The records →
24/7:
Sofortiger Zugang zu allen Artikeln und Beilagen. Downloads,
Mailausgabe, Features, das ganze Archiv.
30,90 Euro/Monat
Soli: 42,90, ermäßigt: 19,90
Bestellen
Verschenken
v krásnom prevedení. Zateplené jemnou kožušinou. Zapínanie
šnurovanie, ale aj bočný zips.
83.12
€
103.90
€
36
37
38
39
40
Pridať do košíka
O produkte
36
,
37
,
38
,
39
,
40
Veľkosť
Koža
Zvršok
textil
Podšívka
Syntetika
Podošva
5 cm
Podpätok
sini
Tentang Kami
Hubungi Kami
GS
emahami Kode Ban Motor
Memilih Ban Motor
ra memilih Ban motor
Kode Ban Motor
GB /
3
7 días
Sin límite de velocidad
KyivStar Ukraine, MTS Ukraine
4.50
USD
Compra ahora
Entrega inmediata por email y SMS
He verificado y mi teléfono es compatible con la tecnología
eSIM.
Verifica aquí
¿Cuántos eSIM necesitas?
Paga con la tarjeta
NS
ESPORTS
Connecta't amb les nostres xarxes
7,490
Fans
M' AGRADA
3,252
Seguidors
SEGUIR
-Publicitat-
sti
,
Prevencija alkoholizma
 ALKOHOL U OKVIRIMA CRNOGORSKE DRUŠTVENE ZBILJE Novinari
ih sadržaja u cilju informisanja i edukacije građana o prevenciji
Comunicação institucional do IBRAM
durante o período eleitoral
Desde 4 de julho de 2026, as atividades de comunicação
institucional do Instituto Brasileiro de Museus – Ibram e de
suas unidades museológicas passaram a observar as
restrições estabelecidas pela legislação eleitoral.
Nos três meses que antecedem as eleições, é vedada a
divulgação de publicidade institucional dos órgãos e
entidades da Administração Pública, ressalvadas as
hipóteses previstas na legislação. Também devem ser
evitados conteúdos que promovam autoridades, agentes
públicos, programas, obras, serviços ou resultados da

Work order → The entries above should be set down again exactly as they appear.

Exercise response →
24/7:
Sofortiger Zugang zu allen Artikeln und Beilagen. Downloads,
Mailausgabe, Features, das ganze Archiv.
30,90 Euro/Monat
Soli: 42,90, ermäßigt: 19,90
Bestellen
Verschenken
v krásnom prevedení. Zateplené jemnou kožušinou. Zapínanie
šnurovanie, ale aj bočný zips.
83.12
€
103.90
€
36
37
38
39
40
Pridať do košíka
O produkte
36
,
37
,
38
,
39
,
40
Veľkosť
Koža
Zvršok
textil
Podšívka
Syntetika
Podošva
5 cm
Podpätok
sini
Tentang Kami
Hubungi Kami
GS
emahami Kode Ban Motor
Memilih Ban Motor
ra memilih Ban motor
Kode Ban Motor
GB /
3
7 días
Sin límite de velocidad
KyivStar Ukraine, MTS Ukraine
4.50
USD
Compra ahora
Entrega inmediata por email y SMS
He verificado y mi teléfono es compatible con la tecnología
eSIM.
Verifica aquí
¿Cuántos eSIM necesitas?
Paga con la tarjeta
NS
ESPORTS
Connecta't amb les nostres xarxes
7,490
Fans
M' AGRADA
3,252
Seguidors
SEGUIR
-Publicitat-
sti
,
Prevencija alkoholizma
 ALKOHOL U OKVIRIMA CRNOGORSKE DRUŠTVENE ZBILJE Novinari
ih sadržaja u cilju informisanja i edukacije građana o prevenciji
Comunicação institucional do IBRAM
durante o período eleitoral
Desde 4 de julho de 2026, as atividades de comunicação
institucional do Instituto Brasileiro de Museus – Ibram e de
suas unidades museológicas passaram a observar as
restrições estabelecidas pela legislação eleitoral.
Nos três meses que antecedem as eleições, é vedada a
divulgação de publicidade institucional dos órgãos e
entidades da Administração Pública, ressalvadas as
hipóteses previstas na legislação. Também devem ser
evitados conteúdos que promovam autoridades, agentes
públicos, programas, obras, serviços ou resultados da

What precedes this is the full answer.